Prime factors using recursion in Java

Question

I'm having trouble with recursion in java. So I have the following method and i should transform it only with recursion without any loop.

public static List<Integer> primesLoop(int n) {
    List<Integer> factors = new ArrayList<Integer>();
    int f = 2;
    while (f <= n)
        if (n % f == 0) {
            factors.add(f);
            n /= f;
        } else
            f++;
    return factors;
}

The recursive method should start with the same form:

public static List<Integer> primesRec(int n);

and also I should define help methods for the transformation The result is for example:

primesRec(900) -> prime factors of 900 : [2, 2, 3, 3, 5, 5]

Answer 1

You can add f as an argument by overloading, and adding private method that does take it, and is invoked from the "main" public method.

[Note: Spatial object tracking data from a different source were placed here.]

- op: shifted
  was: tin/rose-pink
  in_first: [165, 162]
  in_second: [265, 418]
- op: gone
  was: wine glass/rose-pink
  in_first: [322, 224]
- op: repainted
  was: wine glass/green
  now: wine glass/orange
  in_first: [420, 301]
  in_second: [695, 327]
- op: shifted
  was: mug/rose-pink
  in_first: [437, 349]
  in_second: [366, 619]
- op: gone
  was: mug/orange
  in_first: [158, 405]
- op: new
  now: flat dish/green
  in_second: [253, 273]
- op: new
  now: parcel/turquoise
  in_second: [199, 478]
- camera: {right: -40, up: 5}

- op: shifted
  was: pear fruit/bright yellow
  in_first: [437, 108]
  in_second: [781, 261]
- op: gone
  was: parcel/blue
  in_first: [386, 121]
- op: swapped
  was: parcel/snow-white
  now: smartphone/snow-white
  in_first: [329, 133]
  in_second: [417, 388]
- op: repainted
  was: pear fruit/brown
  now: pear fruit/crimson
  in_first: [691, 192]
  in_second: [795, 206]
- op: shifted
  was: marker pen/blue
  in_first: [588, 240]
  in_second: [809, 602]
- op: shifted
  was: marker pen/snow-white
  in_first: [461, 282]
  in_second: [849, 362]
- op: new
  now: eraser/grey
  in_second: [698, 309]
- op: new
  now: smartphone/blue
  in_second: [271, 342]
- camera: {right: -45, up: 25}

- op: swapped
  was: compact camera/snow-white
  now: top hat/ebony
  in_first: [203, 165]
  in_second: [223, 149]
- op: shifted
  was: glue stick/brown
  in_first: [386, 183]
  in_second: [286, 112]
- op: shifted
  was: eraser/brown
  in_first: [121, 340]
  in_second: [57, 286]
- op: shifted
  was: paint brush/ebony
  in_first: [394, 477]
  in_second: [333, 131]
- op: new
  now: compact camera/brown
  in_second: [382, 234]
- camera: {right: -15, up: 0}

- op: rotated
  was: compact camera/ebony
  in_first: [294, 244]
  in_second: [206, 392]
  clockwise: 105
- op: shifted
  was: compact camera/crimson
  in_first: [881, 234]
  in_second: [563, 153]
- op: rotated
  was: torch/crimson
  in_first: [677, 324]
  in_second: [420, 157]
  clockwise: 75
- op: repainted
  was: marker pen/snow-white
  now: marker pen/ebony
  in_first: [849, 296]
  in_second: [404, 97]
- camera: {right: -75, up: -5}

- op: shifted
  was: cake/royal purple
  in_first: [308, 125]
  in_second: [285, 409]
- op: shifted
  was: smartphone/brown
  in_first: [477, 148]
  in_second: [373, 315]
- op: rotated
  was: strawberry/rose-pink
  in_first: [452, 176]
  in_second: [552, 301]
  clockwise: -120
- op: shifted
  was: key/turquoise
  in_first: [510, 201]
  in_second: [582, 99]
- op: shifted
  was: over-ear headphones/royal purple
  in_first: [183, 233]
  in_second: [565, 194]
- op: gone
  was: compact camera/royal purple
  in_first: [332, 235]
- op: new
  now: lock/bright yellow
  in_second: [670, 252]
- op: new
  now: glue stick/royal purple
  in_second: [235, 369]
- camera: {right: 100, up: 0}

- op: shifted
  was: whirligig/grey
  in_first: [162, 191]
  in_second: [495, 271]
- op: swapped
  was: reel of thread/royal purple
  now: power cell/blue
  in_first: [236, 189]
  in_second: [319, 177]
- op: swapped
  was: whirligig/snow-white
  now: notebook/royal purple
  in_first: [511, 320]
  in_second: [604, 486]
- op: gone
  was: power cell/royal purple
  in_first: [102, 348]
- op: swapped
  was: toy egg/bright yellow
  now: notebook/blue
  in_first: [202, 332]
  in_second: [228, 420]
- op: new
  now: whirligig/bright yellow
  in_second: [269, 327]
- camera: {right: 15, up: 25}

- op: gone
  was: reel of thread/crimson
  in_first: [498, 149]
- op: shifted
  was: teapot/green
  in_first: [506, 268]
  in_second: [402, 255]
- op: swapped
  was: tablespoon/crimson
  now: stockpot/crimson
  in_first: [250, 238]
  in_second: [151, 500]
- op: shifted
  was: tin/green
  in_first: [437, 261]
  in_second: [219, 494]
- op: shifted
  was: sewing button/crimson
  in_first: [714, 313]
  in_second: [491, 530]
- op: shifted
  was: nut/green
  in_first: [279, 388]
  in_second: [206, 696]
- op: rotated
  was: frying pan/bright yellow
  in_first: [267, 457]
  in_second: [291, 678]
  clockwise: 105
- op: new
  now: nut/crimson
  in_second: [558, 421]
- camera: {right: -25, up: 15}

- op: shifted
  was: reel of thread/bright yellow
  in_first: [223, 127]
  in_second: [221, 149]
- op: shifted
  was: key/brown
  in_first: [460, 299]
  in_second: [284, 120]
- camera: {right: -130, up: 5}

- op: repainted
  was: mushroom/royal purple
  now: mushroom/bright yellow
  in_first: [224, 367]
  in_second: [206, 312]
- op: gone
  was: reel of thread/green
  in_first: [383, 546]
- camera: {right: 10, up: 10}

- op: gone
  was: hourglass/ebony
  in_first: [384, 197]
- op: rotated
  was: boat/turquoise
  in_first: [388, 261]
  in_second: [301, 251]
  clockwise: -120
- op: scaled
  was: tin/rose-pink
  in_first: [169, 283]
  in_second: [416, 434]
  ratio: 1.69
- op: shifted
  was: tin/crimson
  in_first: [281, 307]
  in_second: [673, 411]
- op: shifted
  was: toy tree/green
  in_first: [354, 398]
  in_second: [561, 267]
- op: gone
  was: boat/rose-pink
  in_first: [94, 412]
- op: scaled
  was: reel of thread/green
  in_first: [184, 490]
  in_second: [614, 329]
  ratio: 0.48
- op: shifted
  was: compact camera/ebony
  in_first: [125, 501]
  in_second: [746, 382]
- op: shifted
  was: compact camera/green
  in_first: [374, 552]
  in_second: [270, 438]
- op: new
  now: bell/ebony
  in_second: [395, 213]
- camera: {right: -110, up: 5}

In the private method, you have 3 cases:

1. stop clause: n==1: create a new empty list
2. n%f == 0: recurse with n'=n/f, f'=f, and add f to the list.
3. n%f != 0: recurse with n'=n, f'=f+1, don't add anything to the list.

Code:

public static List<Integer> primesRecursive(int n) {
    return primesRecursive(n, 2);
 }

 //overload a private method that also takes f as argument:
 private static List<Integer> primesRecursive(int n, int f) {
     if (n == 1) return new ArrayList<Integer>();
     if (n % f == 0) {
         List<Integer> factors = primesRecursive(n/f, f);
         factors.add(f);
         return factors;
     } else
         return primesRecursive(n, f+1);
 }

As expected, invoking:

public static void main(String args[]) {
    System.out.println(primesRecursive(900));
}

Will yield:

[5, 5, 3, 3, 2, 2]

---

Note: If you want the factors in ascending order:

1. switch ArrayList implementation to LinkedList in stop clause (for performance issues)
2. add items with factors.add(0, f); instead factors.add(f)

Answer 2

You can often use simple transforms from the looping form to the recursive form. Local variables must generally be moved into a parameter. There is often two forms, one providing the user interface and another, often private, that actually performs the recursive function.

public static List<Integer> primesLoop(int n) {
    List<Integer> factors = new ArrayList<Integer>();
    int f = 2;
    while (f <= n) {
        if (n % f == 0) {
            factors.add(f);
            n /= f;
        } else {
            f++;
        }
    }
    return factors;
}

public static List<Integer> primesRecursive(int n) {
    // The creation of factors and the start at 2 happen here.
    return primesRecursive(new ArrayList<>(), n, 2);
}

private static List<Integer> primesRecursive(ArrayList<Integer> factors, int n, int f) {
    // The while becomes an if
    if (f <= n) {
        // This logic could be tuned but I've left it as-is to show it still holds.
        if (n % f == 0) {
            factors.add(f);
            // Make sure either n ...
            n /= f;
        } else {
            // ... or f changes to ensure no infinite recursion.
            f++;
        }
        // And we tail-recurse.
        primesRecursive(factors, n, f);
    }
    return factors;
}

public void test() {
    for (int n = 10; n < 100; n++) {
        List<Integer> loop = primesLoop(n);
        List<Integer> recursive = primesRecursive(n);
        System.out.println("Loop     : " + loop);
        System.out.println("Recursive: " + recursive);
    }
}

Notice the similarity between the two methods.